SUPPLIED MATERIAL -

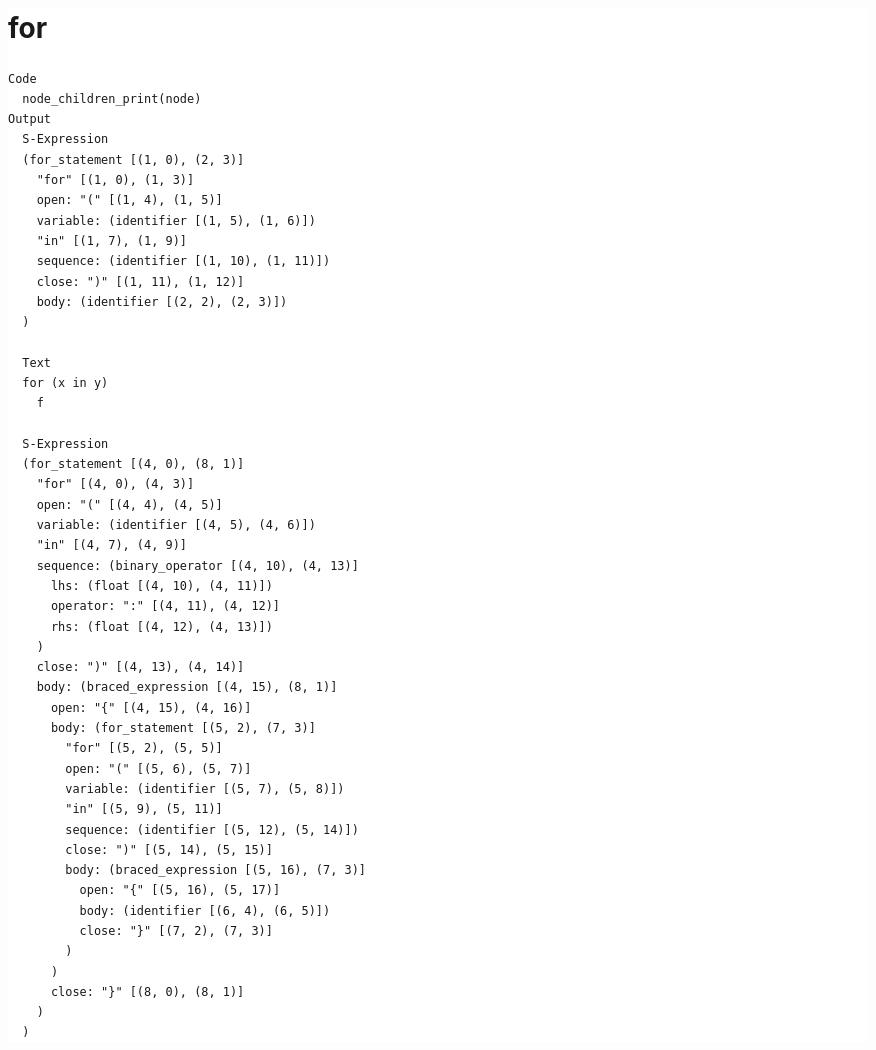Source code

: 
# for

    Code
      node_children_print(node)
    Output
      S-Expression
      (for_statement [(1, 0), (2, 3)]
        "for" [(1, 0), (1, 3)]
        open: "(" [(1, 4), (1, 5)]
        variable: (identifier [(1, 5), (1, 6)])
        "in" [(1, 7), (1, 9)]
        sequence: (identifier [(1, 10), (1, 11)])
        close: ")" [(1, 11), (1, 12)]
        body: (identifier [(2, 2), (2, 3)])
      )
      
      Text
      for (x in y)
        f
      
      S-Expression
      (for_statement [(4, 0), (8, 1)]
        "for" [(4, 0), (4, 3)]
        open: "(" [(4, 4), (4, 5)]
        variable: (identifier [(4, 5), (4, 6)])
        "in" [(4, 7), (4, 9)]
        sequence: (binary_operator [(4, 10), (4, 13)]
          lhs: (float [(4, 10), (4, 11)])
          operator: ":" [(4, 11), (4, 12)]
          rhs: (float [(4, 12), (4, 13)])
        )
        close: ")" [(4, 13), (4, 14)]
        body: (braced_expression [(4, 15), (8, 1)]
          open: "{" [(4, 15), (4, 16)]
          body: (for_statement [(5, 2), (7, 3)]
            "for" [(5, 2), (5, 5)]
            open: "(" [(5, 6), (5, 7)]
            variable: (identifier [(5, 7), (5, 8)])
            "in" [(5, 9), (5, 11)]
            sequence: (identifier [(5, 12), (5, 14)])
            close: ")" [(5, 14), (5, 15)]
            body: (braced_expression [(5, 16), (7, 3)]
              open: "{" [(5, 16), (5, 17)]
              body: (identifier [(6, 4), (6, 5)])
              close: "}" [(7, 2), (7, 3)]
            )
          )
          close: "}" [(8, 0), (8, 1)]
        )
      )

THE TASK - Determine, please, how many lines hold "open" in the records, and give that number by itself.

SOLUTION FOR THIS TASK - 5